Like all his friends, Victoria had grown used to it as just one of those things, those little things that make people unique. She was scared of balloons, Jack feared horses, Helen screamed at the merest suggestion of a spider, and he had his thing with flies. They had never asked him why.

It was just as well, really. He couldn’t explain it to any of them. He didn’t think of himself as a particularly good liar, so anything he told them would probably raise suspicion.

He certainly couldn’t tell them the truth, that his fear of flies came from his first wife. He couldn’t tell anyone that he had bashed her head in with a spade and left her in the garden shed one summer, until he could dig a grave unnoticed. He couldn’t describe to anyone the horror of returning to the shed to find flies teeming across the unrecognisable remains of her face, drawn by the sticky blood, or how they had flown up around him in a cloud when he moved her.

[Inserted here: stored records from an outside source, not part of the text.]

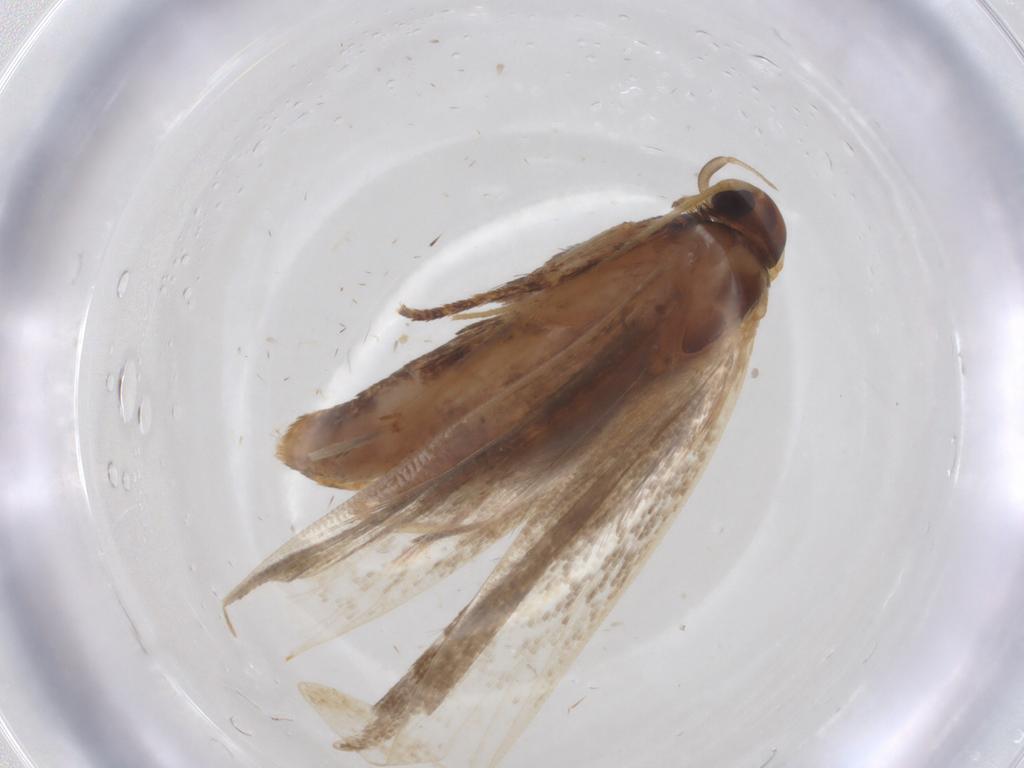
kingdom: Animalia
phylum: Arthropoda
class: Insecta
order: Lepidoptera
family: Gelechiidae
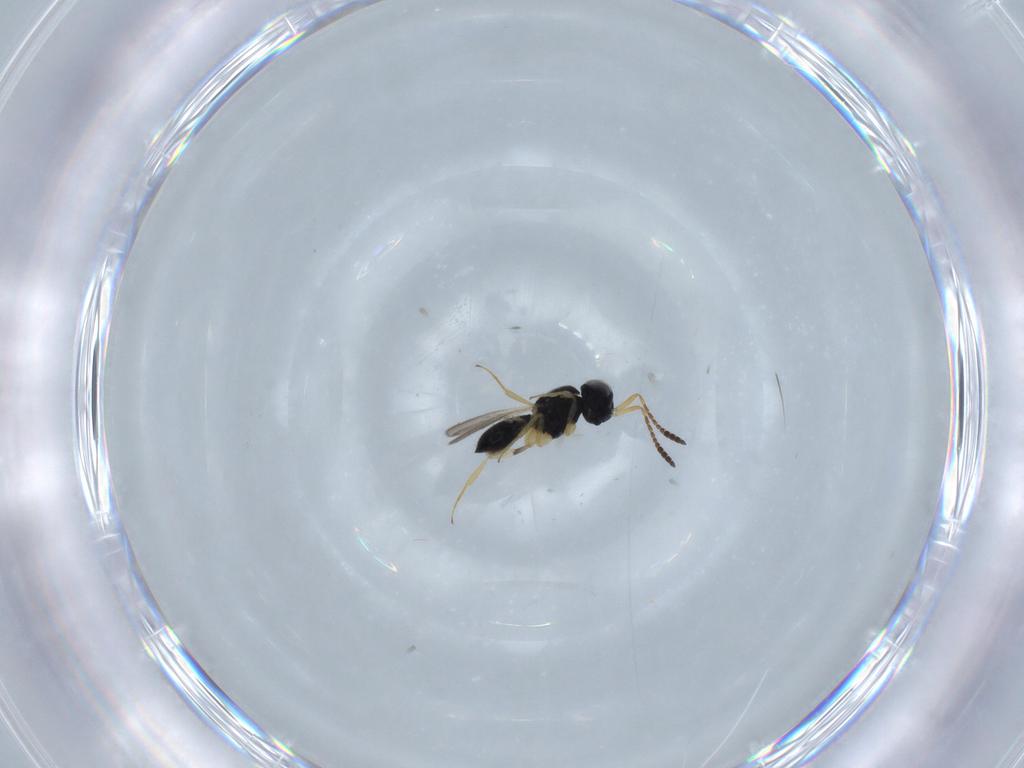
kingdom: Animalia
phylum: Arthropoda
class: Insecta
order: Hymenoptera
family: Scelionidae
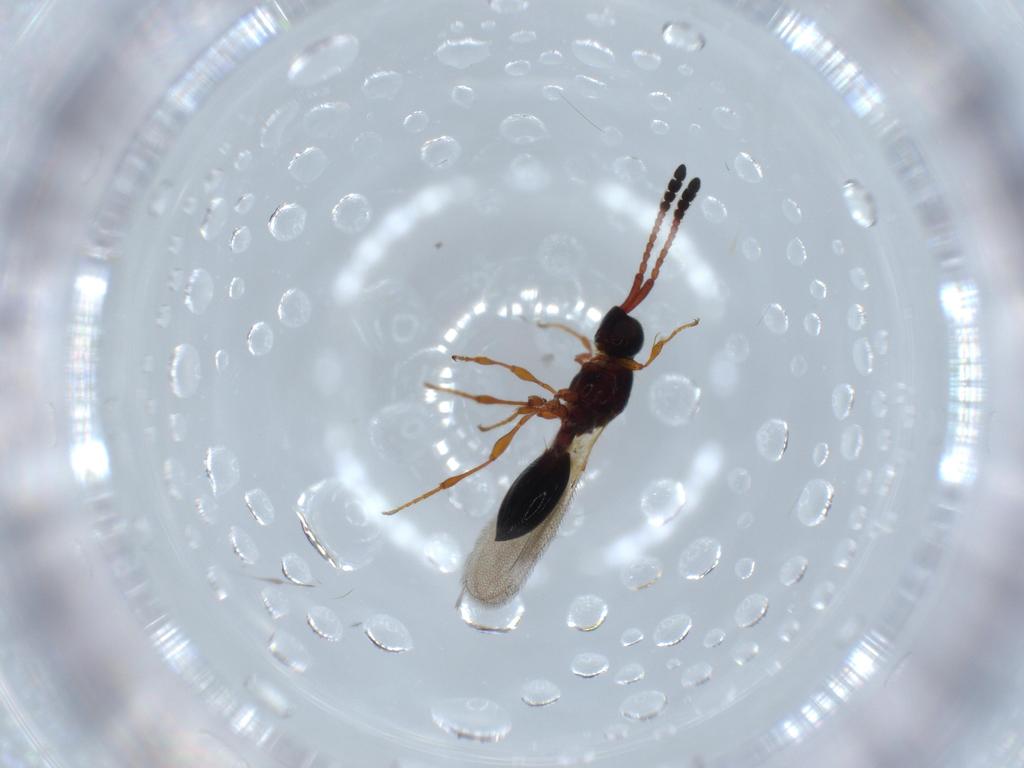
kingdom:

He couldn’t explain that he was afraid of flies because they would sense the blood that still, even ten years later, invisibly stained his hands. That he was afraid they would swarm around his hands looking for that sticky blood, providing irrevocable proof of his guilt.

And so, with an apologetic, nervous smile, he left the barbecue early, and his friends just nodded to each other and laughed about the harmless flies.